Herberto se jeta près de lui, et le serra dans ses bras.


« Drôle de chupacabra, n’est-ce pas ? La pauvre bête devait être affamée et s’est rabattue sur ce qu’elle trouvait, à savoir les chèvres de Héctor. C’est ton chien ?

— Je croyais l’avoir perdu lorsque des desperados ont attaqué mon convoi y a des mois, expliqua le Texan, avant de se repencher sur son vieux compagnon. J’en reviens pas, après tout ce temps ? Mon pauvre. Tu as dû te sentir seul… »


Ainsi se finit une aventure qui, finalement, n’avait pas mis en scène de créatures extra-terrestres menaçant un petit village du Texas, à part, évidemment, le Docteur.

Ce dernier, après quelques adieux peu déchirants, reprit la route à travers le temps et l’espace, bien qu’il n’existe, comme vous vous en doutez, aucune route de cette sorte.


Hernando aurait peut-être pu devenir un nouveau compagnon le suivant à travers toutes ses aventures, mais le jeune homme était probablement un peu trop amoureux de son labeur de cowboy pour suivre un extra-terrestre solitaire jusqu’à l’autre bout de l’univers, et peut-être même au-delà.
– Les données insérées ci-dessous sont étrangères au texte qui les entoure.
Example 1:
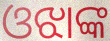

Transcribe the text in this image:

ଓଝାଙ୍କ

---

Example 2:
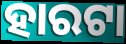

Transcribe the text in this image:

ହାରଟା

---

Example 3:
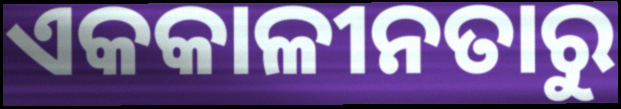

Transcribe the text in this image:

ଏକକାଳୀନତାରୁ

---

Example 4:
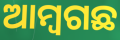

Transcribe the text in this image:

ଆମ୍ବଗଛ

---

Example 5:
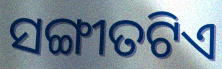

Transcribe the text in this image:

ସଙ୍ଗୀତଟିଏ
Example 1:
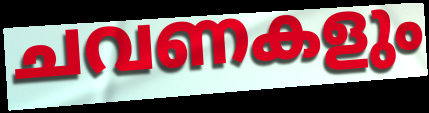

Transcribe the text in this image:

ചവണകളും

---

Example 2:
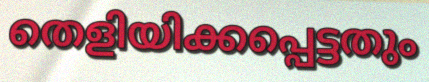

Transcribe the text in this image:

തെളിയിക്കപ്പെട്ടതും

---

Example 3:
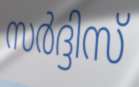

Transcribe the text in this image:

സർദ്ദിസ്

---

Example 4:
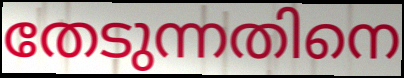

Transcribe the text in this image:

തേടുന്നതിനെ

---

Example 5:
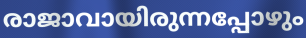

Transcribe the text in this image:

രാജാവായിരുന്നപ്പോഴും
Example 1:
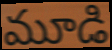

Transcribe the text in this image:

మూడి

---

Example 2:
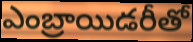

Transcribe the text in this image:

ఎంబ్రాయిడరీతో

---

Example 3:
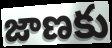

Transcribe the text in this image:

జాణకు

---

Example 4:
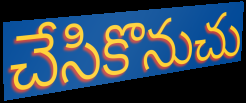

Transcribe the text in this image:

చేసికొనుచు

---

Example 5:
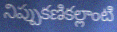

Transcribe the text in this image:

నిప్పుకణికల్లాంటి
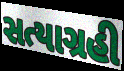
સત્યાગ્રહી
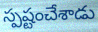
స్పష్టంచేశాడు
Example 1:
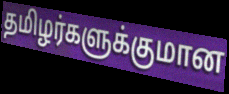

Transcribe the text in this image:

தமிழர்களுக்குமான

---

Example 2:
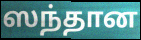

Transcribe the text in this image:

ஸந்தான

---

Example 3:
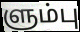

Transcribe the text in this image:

ளும்பு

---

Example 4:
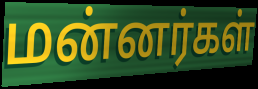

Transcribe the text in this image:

மன்னர்கள்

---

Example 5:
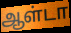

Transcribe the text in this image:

ஆள்டா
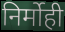
निर्मोही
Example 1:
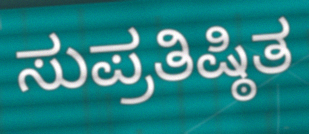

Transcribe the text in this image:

ಸುಪ್ರತಿಷ್ಠಿತ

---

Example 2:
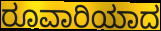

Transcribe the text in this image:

ರೂವಾರಿಯಾದ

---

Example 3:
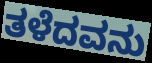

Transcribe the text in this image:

ತಳೆದವನು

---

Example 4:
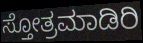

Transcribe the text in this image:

ಸ್ತೋತ್ರಮಾಡಿರಿ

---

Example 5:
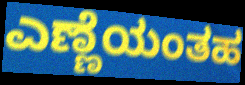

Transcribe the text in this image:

ಎಣ್ಣೆಯಂತಹ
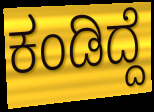
ಕಂಡಿದ್ದೆ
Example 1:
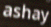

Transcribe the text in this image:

ashay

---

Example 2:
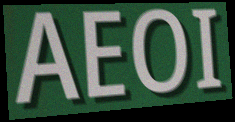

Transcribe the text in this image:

AEOI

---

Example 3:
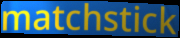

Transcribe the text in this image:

matchstick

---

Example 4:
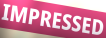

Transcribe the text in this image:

IMPRESSED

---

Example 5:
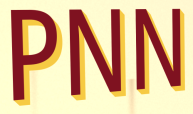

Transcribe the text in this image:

PNN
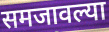
समजावल्या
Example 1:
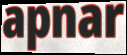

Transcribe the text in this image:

apnar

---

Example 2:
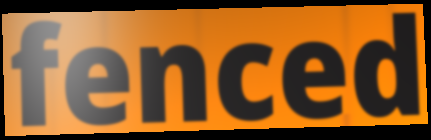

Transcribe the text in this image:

fenced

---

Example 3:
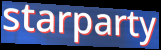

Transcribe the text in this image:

starparty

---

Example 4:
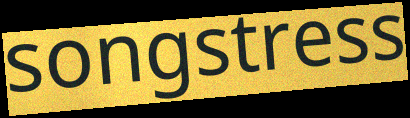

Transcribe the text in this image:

songstress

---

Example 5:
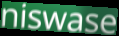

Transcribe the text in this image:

niswase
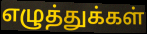
எழுத்துக்கள்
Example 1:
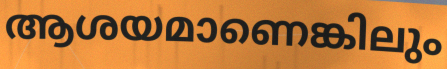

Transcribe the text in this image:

ആശയമാണെങ്കിലും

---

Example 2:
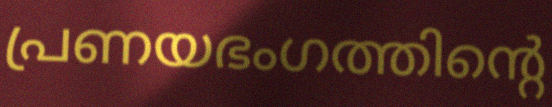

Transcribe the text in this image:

പ്രണയഭംഗത്തിന്റെ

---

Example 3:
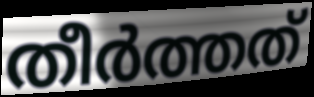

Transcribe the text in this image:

തീർത്തത്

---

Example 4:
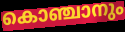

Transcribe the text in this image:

കൊഞ്ചാനും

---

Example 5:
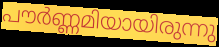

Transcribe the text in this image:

പൗർണ്ണമിയായിരുന്നു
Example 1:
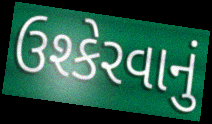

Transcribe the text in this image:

ઉશ્કેરવાનું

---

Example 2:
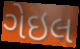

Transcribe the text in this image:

ગેઇલ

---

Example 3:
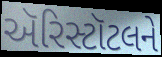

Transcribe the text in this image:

ઍરિસ્ટૉટલને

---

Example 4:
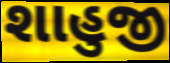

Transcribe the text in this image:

શાહુજી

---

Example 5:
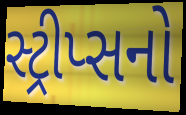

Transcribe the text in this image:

સ્ટ્રીપ્સનો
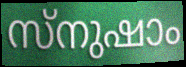
സ്നുഷാം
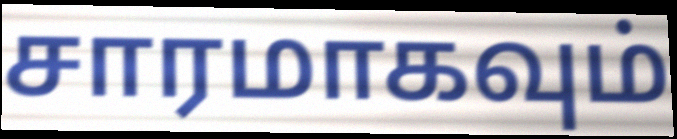
சாரமாகவும்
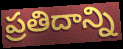
ప్రతిదాన్ని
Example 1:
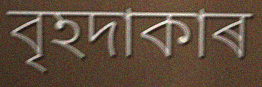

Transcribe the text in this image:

বৃহদাকাৰ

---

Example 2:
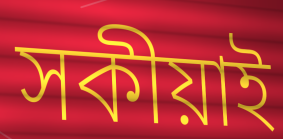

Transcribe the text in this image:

সকীয়াই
Et puis, peut-être que son esprit de Texan du dix-neuvième siècle était trop étriqué pour comprendre les savoirs qu’il était susceptible de découvrir aux côtés du Seigneur du Temps.


Le Docteur soupira, penché sur la console de commandes du TARDIS. Le voilà reparti pour de nouveaux voyages.

Où le mènera son fidèle vaisseau ?

Abaissant le levier, il le laissa décider de leur prochaine destination. Quelques tremblements secouèrent la cabine.


De l’extérieur, on entendait cet étrange bruit semblable à celui produit par les cordes frottées d'un piano, et l’étrange boîte de bois bleu disparut faiblement, jusqu’à laisser un carré tracé dans le gravier à l’endroit où elle s’était installée le temps de cette courte aventure.